Sunday, 17 February 2013

Present value, broad frame, back pocket

Today ought to be my 'trading research' day but I still can't stop thinking there's so much in the Kahneman book that I want to say something about what I read there recently.  I've been thinking about present value and how organisations (and the culture generally) dress up various packages of cash flows to solve a number of non-financial constraints.  

The constraints I'm thinking of are thinks like tax planning, since some parts of the tax law in any country are in essence arbitrary, as is the seemingly clear cut distinction of capital and income upon which a lot of the tax code is based.  Second is to suit the cash flow needs of purchasers and providers of these products.  Third is to exploit or get exploited by the ever-shifting inflationary environment which timed money packages find themselves surrounded by. And fourth is a Kahneman-inspired point.  

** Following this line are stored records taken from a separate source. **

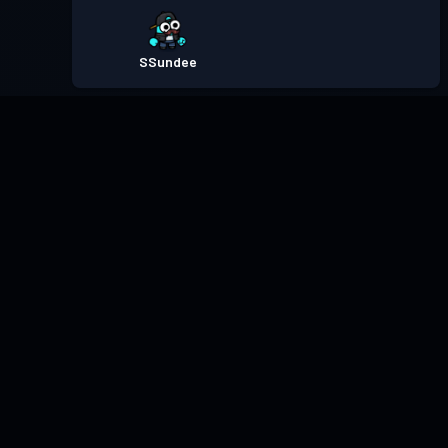
SSundee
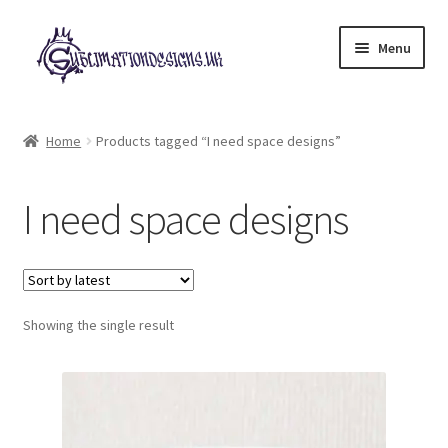
Skip
Skip
Menu
to
to
navigation
content
Expand
All Designs
child
Home
Products tagged “I need space designs”
menu
£2 Collection
I need space designs
My account
Loyalty Scheme
Follow Us
Showing the single result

I think the everyday packages of cash flow which underlie, for example, a modern mortgage deal, are also partly created to fool potential buyers.  This low level deception goes on at a straight forward level - for example in burying a fraction of a mortgage's cost in the an up front fee so that the headline rate looks more competitive than it really is.  That kind of deception is the sort of marketing deception we're all familiar with in our lives.  But more sophisticated variants of it are buried in an extended discussion which begins around chapter 31 of the Kahneman book. 

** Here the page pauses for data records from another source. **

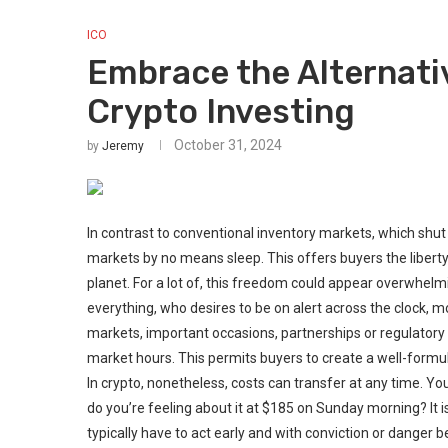
ICO
Embrace the Alternati
Crypto Investing
October 31, 2024
by
Jeremy
In contrast to conventional inventory markets, which shut 
markets by no means sleep. This offers buyers the libert
planet. For a lot of, this freedom could appear overwhelming
everything, who desires to be on alert across the clock, 
markets, important occasions, partnerships or regulator
market hours. This permits buyers to create a well-form
In crypto, nonetheless, costs can transfer at any time. Y
do you’re feeling about it at $185 on Sunday morning? It i
typically have to act early and with conviction or danger be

"Every simple choice formulated in terms of gains and losses can be de-constructed in innumerable ways into a combination of choices, yielding preferences that are likely to be inconsistent"
I was just about to make the same point about interpreting and equating (present valuing) packages of cash flows, with a view to showing how difficult this is to do in your head and here's Kahneman making a similar point about how our system I brain prefers reaching narrow frame solutions to immediate problems, where what's needed always is a wider frame approach.  In the case of present value, collating all of the cash flows, rates, retrocessions,  discount teasers, final adjustments, knock-ins, caps, floors, foll overs which we as ordinary financial consumers are faced with is an arduous task.  It is so easy to make the choice to hand with respect to a narrow frame of reference.  Broad framed decision making requires solving multiple problems in parallel in a way which is broadly optimal, not locally optimal.  With Kahneman the problems in question are collections of expectation calculations (typically bets with unquestioned probabilities and cash values which need to be valued multiply, sometimes with a kind of chaining of valuations often found in moderately sophisticated financial models) and with me the problems to be solved are present value valuations with a view to working out which deal is the best.

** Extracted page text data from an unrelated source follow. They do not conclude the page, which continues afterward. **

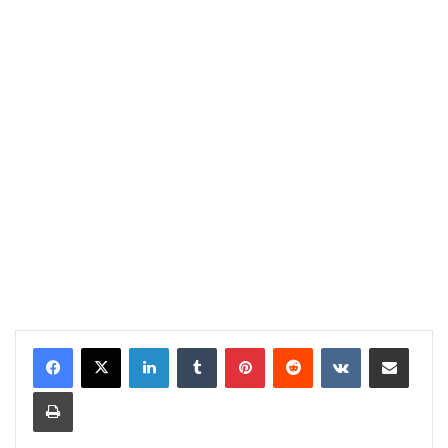
LinkedIn
Tumblr
Pinterest
Reddit
VKontakte
Share via Email
Print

Surely for any given country the best discount curve isn't too difficult to construct at any moment in time?  Surely a high quality date, rate, data capture web front end wouldn't be too difficult to develop?  Why not a free iPhone app which took a lot of the pain away, a beautiful pocket discounter, cash flow valuer?  There are hundreds of them, but they're all rather confusing to use and force the discount curve on the user?  The app server should construct this for them, leaving dates, fees, rates to be entered.  Of course, many templates could be provided to assist, and there's nothing stopping the app from already doing this with competitive cash flow offerings out there in the marketplace.    Many websites do this, to varying degrees of business success but none I've found which simplifies the user experience for it to be maximally useful.

Quasi-public choice theory

James Buchanan made some telling points exposing the kinds of structural incentives which drive policy makers in the public sphere to promulgate dramatically sub-optimal policy.  A kind of political version of the so-called agency problem in the corporate world.  Of course, the financial world occupies such a murky in-between realm, it being so close to treasury departments the world over.  And especially when their lobbying power causes them to be too big to fail.  Surely the Buchanan of finance is already probing the warped incentives via his own form of quasi-public choice theory.  Any why not in corporations too and not just with the agency problem?  Even quasi-Austrians are focussed on the unintended consequent emergent behaviour of poorly aligned micro incentives in the quasi-public sector.